* _YOUR ASSIGNMENT_
An exact transcription of every record is needed, leaving out the pictures.

* _INFORMATION SUPPLIED_
=== Section Start ===

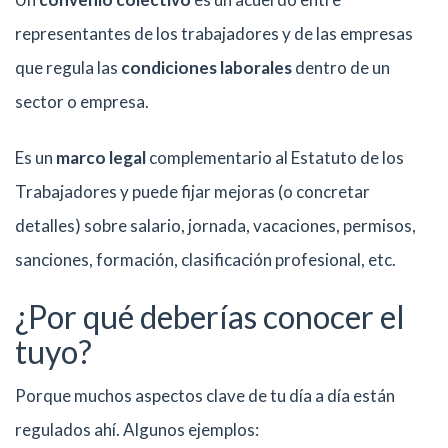
representantes de los trabajadores y de las empresas
que regula las
condiciones laborales
dentro de un
sector o empresa.
Es un
marco legal
complementario al Estatuto de los
Trabajadores y puede fijar mejoras (o concretar
detalles) sobre salario, jornada, vacaciones, permisos,
sanciones, formación, clasificación profesional, etc.
¿Por qué deberías conocer el
tuyo?
Porque muchos aspectos clave de tu día a día están
regulados ahí. Algunos ejemplos:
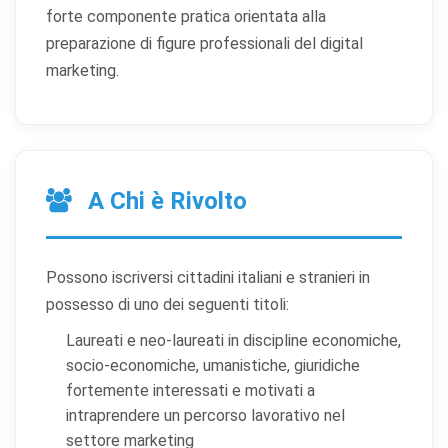
forte componente pratica orientata alla
preparazione di figure professionali del digital
marketing.
A Chi è Rivolto
Possono iscriversi cittadini italiani e stranieri in
possesso di uno dei seguenti titoli:
Laureati e neo-laureati in discipline economiche,
socio-economiche, umanistiche, giuridiche
fortemente interessati e motivati a
intraprendere un percorso lavorativo nel
settore marketing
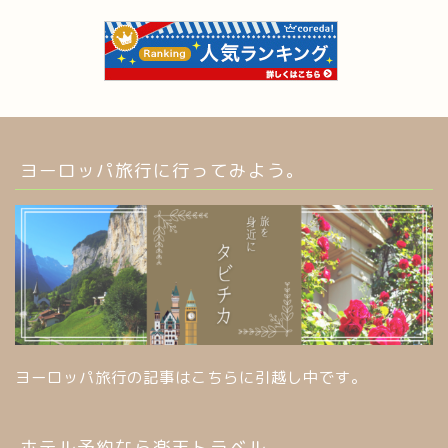
ヨーロッパ旅行に行ってみよう。
ヨーロッパ旅行の記事はこちらに引越し中です。
ホテル予約なら楽天トラベル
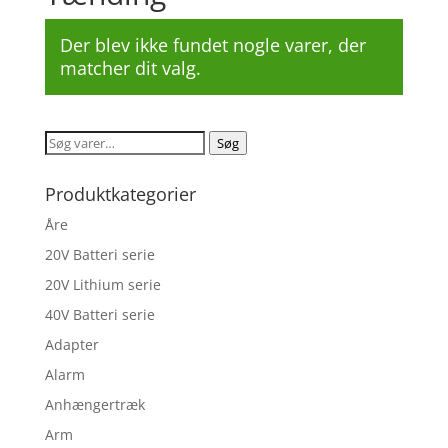
Der blev ikke fundet nogle varer, der
matcher dit valg.
Søg
Søg
efter:
Produktkategorier
Åre
20V Batteri serie
20V Lithium serie
40V Batteri serie
Adapter
Alarm
Anhængertræk
Arm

=== Section End ===

* _COMPLETED EXERCISE_
representantes de los trabajadores y de las empresas
que regula las
condiciones laborales
dentro de un
sector o empresa.
Es un
marco legal
complementario al Estatuto de los
Trabajadores y puede fijar mejoras (o concretar
detalles) sobre salario, jornada, vacaciones, permisos,
sanciones, formación, clasificación profesional, etc.
¿Por qué deberías conocer el
tuyo?
Porque muchos aspectos clave de tu día a día están
regulados ahí. Algunos ejemplos:
forte componente pratica orientata alla
preparazione di figure professionali del digital
marketing.
A Chi è Rivolto
Possono iscriversi cittadini italiani e stranieri in
possesso di uno dei seguenti titoli:
Laureati e neo-laureati in discipline economiche,
socio-economiche, umanistiche, giuridiche
fortemente interessati e motivati a
intraprendere un percorso lavorativo nel
settore marketing
ヨーロッパ旅行に行ってみよう。
ヨーロッパ旅行の記事はこちらに引越し中です。
ホテル予約なら楽天トラベル
Der blev ikke fundet nogle varer, der
matcher dit valg.
Søg
Søg
efter:
Produktkategorier
Åre
20V Batteri serie
20V Lithium serie
40V Batteri serie
Adapter
Alarm
Anhængertræk
Arm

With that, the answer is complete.